The Idea Factory of Schenectady, NY

When asked where he gets his ideas, Harlan Ellison has the following reply:

When some jamook asks me this one (thereby revealing him/herself to be a person who has about as much imaginative muscle as a head of lettuce), I always smile prettily and answer, "Schenectady."

And when the jamook looks at me quizzically, and scratches head with hairy hand, I add: "Oh, sure. There's a swell Idea Service in Schenectady; and every week I send 'em twenty-five bucks; and every week they send me a fresh six-pack of ideas."

I figure if you're going to steal, steal from the best.

Sunday, January 09, 2005

When you happen to have a hammer...

I've been working off and on since the start of vacation on an XSLT implementation of hashcash, an anti-spam "stamping" tool that relies on creating partial SHA-1 hash collisions as proof-of-work tokens. Hashcash is intended for email; the XSLT version is for weblog comments. A legitimate poster can wait a few extra seconds for a comment to post; a spammer relies on being able to post lots of stuff quickly, so hashcash breaks their model.

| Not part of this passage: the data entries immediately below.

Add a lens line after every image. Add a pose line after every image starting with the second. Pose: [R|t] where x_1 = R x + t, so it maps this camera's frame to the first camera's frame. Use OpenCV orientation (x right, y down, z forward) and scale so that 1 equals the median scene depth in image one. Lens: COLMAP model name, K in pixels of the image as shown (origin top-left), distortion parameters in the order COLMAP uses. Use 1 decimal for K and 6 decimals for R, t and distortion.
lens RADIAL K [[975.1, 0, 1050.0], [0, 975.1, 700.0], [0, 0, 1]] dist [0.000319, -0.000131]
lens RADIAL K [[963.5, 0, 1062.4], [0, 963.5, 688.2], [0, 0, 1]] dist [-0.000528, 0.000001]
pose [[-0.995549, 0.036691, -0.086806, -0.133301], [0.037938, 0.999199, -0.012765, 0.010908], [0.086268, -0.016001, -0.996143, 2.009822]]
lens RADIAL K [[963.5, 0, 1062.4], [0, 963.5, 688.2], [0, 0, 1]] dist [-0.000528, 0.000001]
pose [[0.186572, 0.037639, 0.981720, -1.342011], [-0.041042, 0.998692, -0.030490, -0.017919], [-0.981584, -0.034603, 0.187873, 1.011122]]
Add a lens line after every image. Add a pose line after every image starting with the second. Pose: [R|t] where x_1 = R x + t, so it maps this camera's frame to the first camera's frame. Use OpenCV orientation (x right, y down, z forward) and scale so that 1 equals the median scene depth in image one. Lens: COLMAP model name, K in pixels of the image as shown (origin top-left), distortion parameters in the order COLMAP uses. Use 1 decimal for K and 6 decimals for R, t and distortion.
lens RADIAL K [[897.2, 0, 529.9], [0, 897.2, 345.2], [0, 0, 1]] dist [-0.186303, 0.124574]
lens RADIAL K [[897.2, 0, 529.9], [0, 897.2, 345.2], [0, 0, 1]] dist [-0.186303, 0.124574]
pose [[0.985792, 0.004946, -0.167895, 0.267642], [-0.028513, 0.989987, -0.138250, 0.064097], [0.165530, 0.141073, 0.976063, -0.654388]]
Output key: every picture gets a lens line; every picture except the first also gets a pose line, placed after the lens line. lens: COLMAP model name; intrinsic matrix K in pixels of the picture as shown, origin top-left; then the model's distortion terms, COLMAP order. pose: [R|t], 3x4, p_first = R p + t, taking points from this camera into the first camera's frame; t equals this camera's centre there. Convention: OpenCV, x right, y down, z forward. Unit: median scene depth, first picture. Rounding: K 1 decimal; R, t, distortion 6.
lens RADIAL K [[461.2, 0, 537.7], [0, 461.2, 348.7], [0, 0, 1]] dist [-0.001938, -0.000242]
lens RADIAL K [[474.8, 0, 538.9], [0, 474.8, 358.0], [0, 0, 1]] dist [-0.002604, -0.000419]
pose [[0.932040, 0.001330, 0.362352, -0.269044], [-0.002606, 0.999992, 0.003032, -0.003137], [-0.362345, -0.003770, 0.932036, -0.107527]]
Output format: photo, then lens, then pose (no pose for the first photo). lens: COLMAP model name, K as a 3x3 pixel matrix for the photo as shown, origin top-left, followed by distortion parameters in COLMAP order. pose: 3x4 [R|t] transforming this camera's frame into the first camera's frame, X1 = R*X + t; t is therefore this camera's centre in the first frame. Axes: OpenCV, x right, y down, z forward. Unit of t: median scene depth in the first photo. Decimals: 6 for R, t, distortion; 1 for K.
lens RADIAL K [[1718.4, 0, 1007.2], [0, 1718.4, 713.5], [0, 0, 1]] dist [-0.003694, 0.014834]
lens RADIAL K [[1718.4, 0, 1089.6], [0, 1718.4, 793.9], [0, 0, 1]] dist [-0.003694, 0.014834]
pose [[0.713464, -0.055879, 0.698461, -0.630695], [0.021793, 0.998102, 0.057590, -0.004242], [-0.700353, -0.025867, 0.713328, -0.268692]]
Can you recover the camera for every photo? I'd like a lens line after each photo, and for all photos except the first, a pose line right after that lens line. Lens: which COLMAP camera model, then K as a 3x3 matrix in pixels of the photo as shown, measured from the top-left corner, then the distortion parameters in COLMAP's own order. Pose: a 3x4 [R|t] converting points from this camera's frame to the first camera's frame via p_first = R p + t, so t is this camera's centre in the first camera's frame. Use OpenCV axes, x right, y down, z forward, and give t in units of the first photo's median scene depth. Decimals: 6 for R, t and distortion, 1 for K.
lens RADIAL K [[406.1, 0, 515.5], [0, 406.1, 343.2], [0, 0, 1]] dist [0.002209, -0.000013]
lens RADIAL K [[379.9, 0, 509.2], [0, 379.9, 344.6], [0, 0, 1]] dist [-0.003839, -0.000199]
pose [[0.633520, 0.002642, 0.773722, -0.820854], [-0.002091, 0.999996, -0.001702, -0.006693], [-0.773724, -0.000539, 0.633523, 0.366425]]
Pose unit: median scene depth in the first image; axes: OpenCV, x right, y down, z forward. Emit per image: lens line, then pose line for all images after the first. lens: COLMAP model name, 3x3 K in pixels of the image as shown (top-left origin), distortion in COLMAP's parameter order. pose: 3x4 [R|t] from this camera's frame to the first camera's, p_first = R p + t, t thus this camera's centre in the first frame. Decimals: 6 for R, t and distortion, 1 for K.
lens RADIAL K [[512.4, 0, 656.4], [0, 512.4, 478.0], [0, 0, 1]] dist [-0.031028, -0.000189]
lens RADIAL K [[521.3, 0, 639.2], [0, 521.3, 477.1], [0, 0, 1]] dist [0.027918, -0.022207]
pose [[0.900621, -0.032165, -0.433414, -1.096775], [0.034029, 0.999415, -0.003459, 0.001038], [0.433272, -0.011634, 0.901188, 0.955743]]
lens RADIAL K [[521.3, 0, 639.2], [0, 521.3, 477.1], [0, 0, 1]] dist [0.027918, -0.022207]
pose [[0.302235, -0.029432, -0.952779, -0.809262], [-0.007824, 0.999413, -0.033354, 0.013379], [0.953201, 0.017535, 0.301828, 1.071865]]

Earlier today, I was reading my email via a webmail client on a computer that wasn't mine, and received a PGP-encrypted message with a vaguely ominous subject line from a friend who was out of town. I was in a position where I wouldn't be able to get to one of my own machines for a while, nor was I able to install anything on the box I had available. I usually keep a copy of my PGP key on my thumbdrive/MP3 player, and I suppose I could also load up a minimal PGP installation (I know of at least one that fits on a floppy, so putting it on a thumbdrive is No Big Deal), but it sure would be nice to be able to plug an encrypted email into a form which turns the raw ASCII into XML, then decrypts said text client-side.

The world doesn't need an XSLT implementation of PGP, but the world might get one anyway.